Vol. 11 Issue 3, Fall 2006
By Ginger Walker
Though White-tailed Deer are some of the most abundant mammals in Loudoun County, many of us can still feel a thrill of admiration for this creature’s shy elegance. No matter how you feel about the deer population, though, the sight of a buck with a full antler rack is almost certain to take your breath away.
Male deer grow antlers, not horns. The sweeping antlers on a buck’s skull are not permanent, like the horns of a cow or antelope. Antlers are made of substance different from horns; horns are hollow and made of keratin (like your fingernails) while antlers are solid bone with a protective outer layer of skin. This special skin is very soft during the development of the antlers. It closely resembles its name: velvet.

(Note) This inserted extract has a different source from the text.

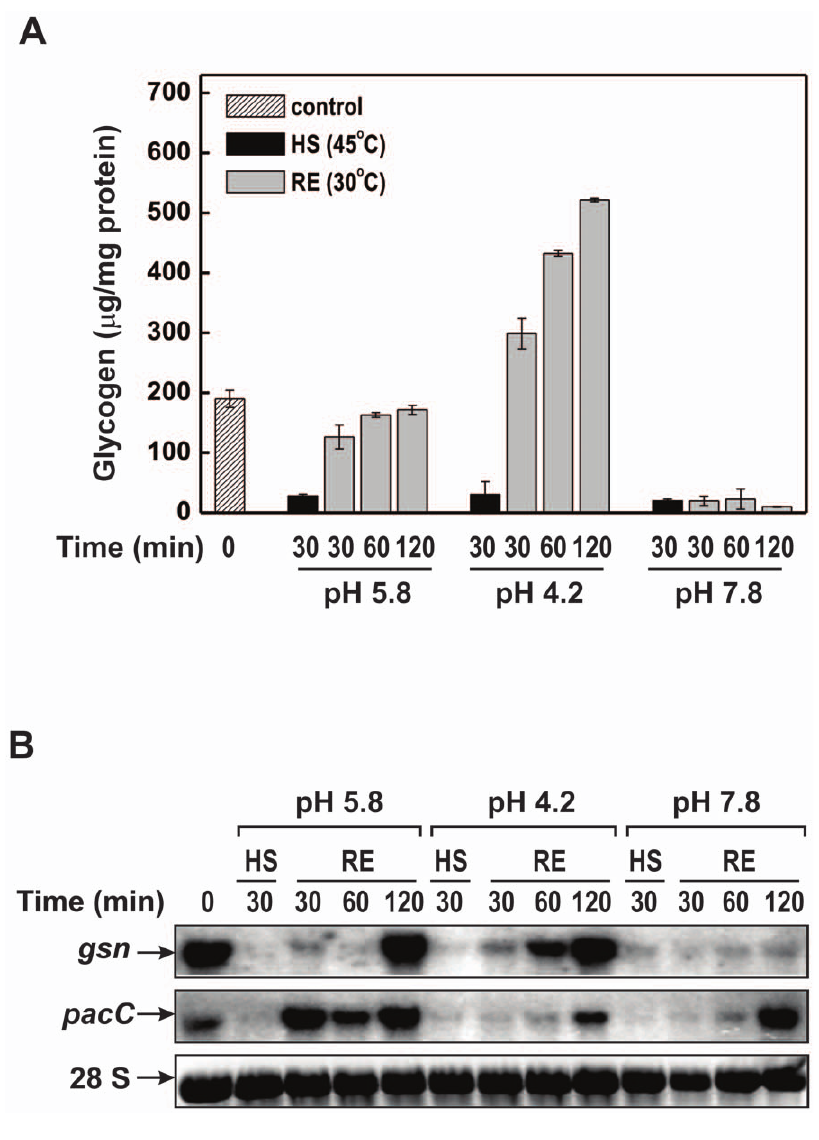
Figure 5. Glycogen accumulation and gene expression during combined pH and heat shock stress. Glycogen and total RNA were extracted from wild-type mycelia cultivated at pH 5.8 and 30 u C for 24 h and then shifted to pH 5.8, 4.2 and 7.8 at 45 u C for 30 min. After 30 min, the remaining samples were transferred back to the physiological temperature (30 u C) at the three pH conditions and incubated for different times (RE, recuperation). (A) Accumulation of glycogen. (B) gsn and pacC gene expression. Total RNA (15 m g) was separated by electrophoresis in a denaturing formaldehyde gel, transferred to nylon membrane and probed with the a - 32 P radiolabeled 678 bp gsn cDNA and 639 bp pacC cDNA fragments (gel autoradiographies). The 28 S rRNA was used as a loading control after ethidium bromide staining. The results shown are the average of at least three independent experiments. 0, cell samples before pH shifting (control).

Many people believe there is a correlation between antler size and the age of the deer. However, this is not necessarily the case. Testosterone sparks the growth of antlers during puberty, but the availability of food might have more to do with the size of antlers than the age of the animal. A well-fed buck will grow larger than a buck that eats less, and the size of the well-fed buck’s antlers will correspond with the overall size of its body.
John Weissinger at the Roger Tory Peterson Institute believes that antlers serve a larger role than simple physical protection. Large antlers assert “visual dominance” over other bucks and attract females. At the end of the velvet stage, deer rub their antlers on trees not only to remove the velvet but also to mark territory.

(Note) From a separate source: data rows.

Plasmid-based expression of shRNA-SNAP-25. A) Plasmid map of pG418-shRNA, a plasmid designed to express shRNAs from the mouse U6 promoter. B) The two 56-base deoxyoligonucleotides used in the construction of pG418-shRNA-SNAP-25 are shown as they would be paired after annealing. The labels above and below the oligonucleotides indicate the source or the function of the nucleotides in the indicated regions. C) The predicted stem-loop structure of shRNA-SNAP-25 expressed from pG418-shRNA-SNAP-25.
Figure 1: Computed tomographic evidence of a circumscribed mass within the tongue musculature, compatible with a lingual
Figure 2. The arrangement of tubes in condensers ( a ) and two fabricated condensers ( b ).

At the end of winter most deer begin to lose their antlers. At this point, Weissinger notes that there are no blood vessels connecting the skull and the bone of the antlers. The antlers eventually break away from the skull like a loose tooth falling out of a child’s mouth. The younger the deer, the longer it keeps its antlers. A deer with a full rack of antlers in May is much younger than a deer that lost its antlers in January.

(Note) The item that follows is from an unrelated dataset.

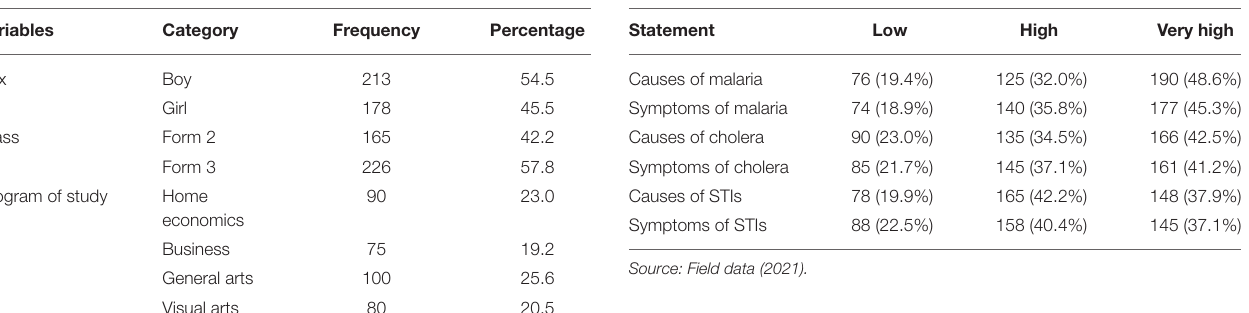
TABLE 3 | Sociodemographic characteristics of respondents ( N = 391). TABLE 4 | Level of knowledge on the sign and symptoms of common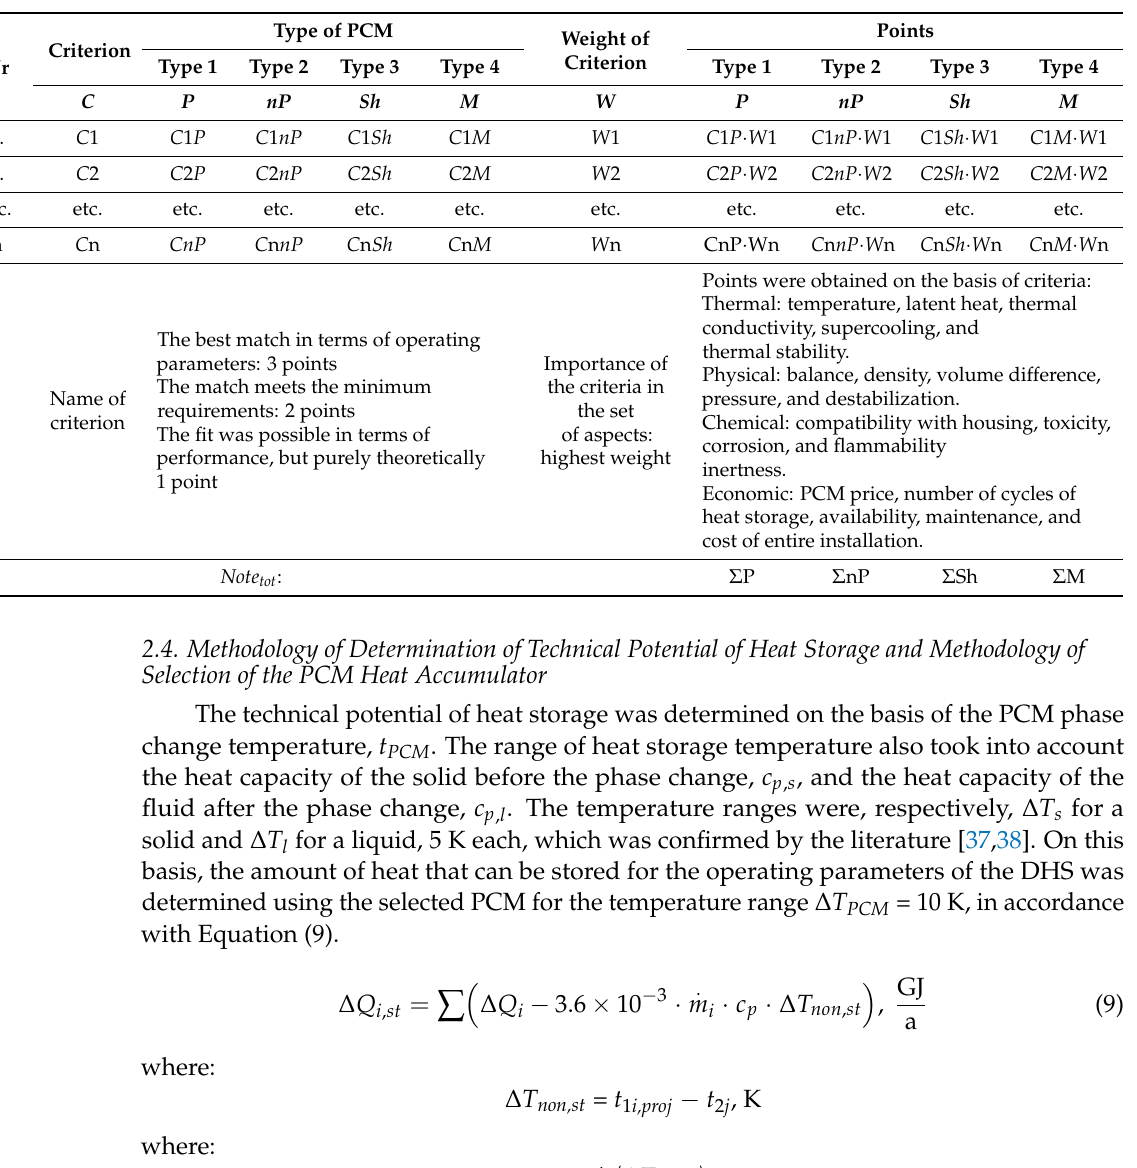
Table 1. Methodology of PCM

If you search for dropped antlers during the last weeks of winter, don’t hold your breath until finding one. Dropped antlers are quickly eaten by rodents, rabbits, and other small mammals in the forest. The calcium and other minerals in the antlers are a great health boost for other creatures.
This “recycling” may provide part of the answer to a question biologists have been puzzling over for a long time: why do horned animals keep their horns while antlered animals lose their antlers? Wouldn’t it be more “efficient” for the deer to keep their antlers rather than grow a new set every year? Perhaps the shedding of antlers isn’t so much about the loss of a deer’s ornamentation, but the gift of nutrition it provides for other creatures in the forest.